— SUPPLIED MATERIAL —
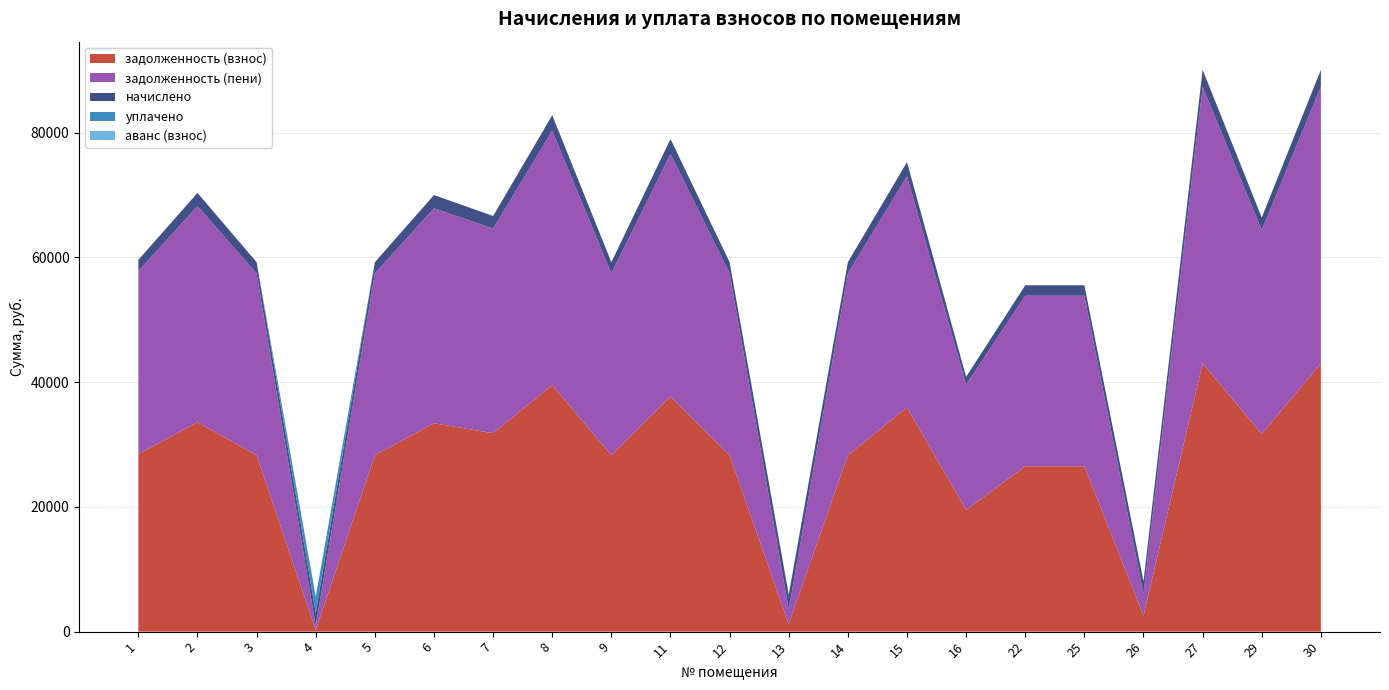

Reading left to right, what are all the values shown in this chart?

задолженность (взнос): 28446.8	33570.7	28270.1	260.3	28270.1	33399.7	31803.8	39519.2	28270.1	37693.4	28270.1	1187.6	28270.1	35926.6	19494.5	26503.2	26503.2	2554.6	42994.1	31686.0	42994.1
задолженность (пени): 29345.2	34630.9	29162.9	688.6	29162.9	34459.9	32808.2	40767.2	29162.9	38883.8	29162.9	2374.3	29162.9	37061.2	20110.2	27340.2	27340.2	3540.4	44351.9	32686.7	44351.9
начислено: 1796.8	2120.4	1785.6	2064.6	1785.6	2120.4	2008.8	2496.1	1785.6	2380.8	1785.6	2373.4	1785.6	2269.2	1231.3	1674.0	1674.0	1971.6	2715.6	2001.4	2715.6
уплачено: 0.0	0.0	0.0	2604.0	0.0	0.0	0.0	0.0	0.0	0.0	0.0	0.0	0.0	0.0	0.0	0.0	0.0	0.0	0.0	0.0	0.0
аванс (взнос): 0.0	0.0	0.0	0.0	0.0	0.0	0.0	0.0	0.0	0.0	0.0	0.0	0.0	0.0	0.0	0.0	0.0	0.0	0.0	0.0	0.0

---

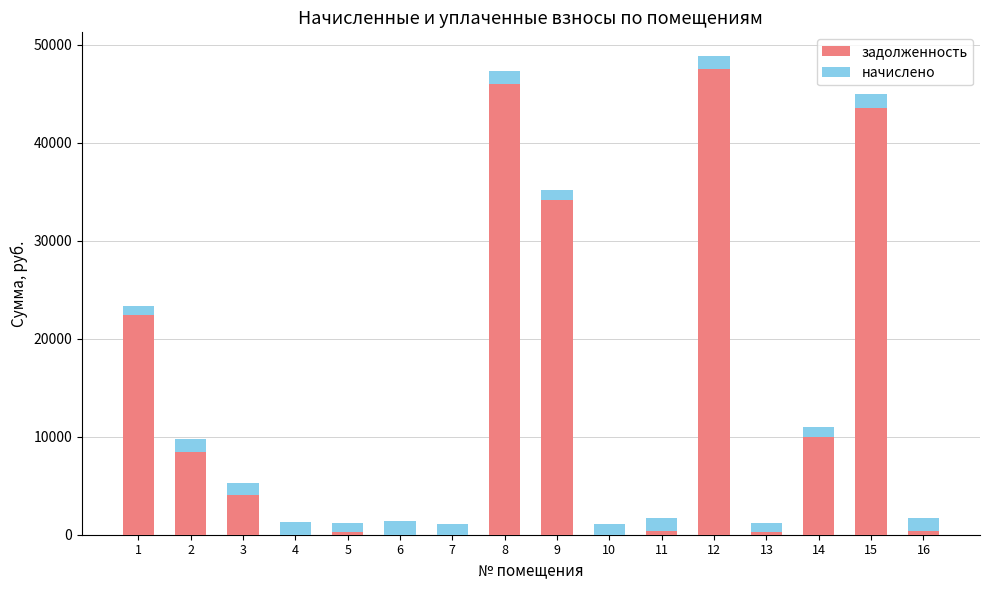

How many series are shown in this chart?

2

— PROBLEM DESCRIPTION —
Copy out every line in the material above that contains the word "chart". Only lines where the case matches count.

— EXPECTED ANSWER —
Reading left to right, what are all the values shown in this chart?
How many series are shown in this chart?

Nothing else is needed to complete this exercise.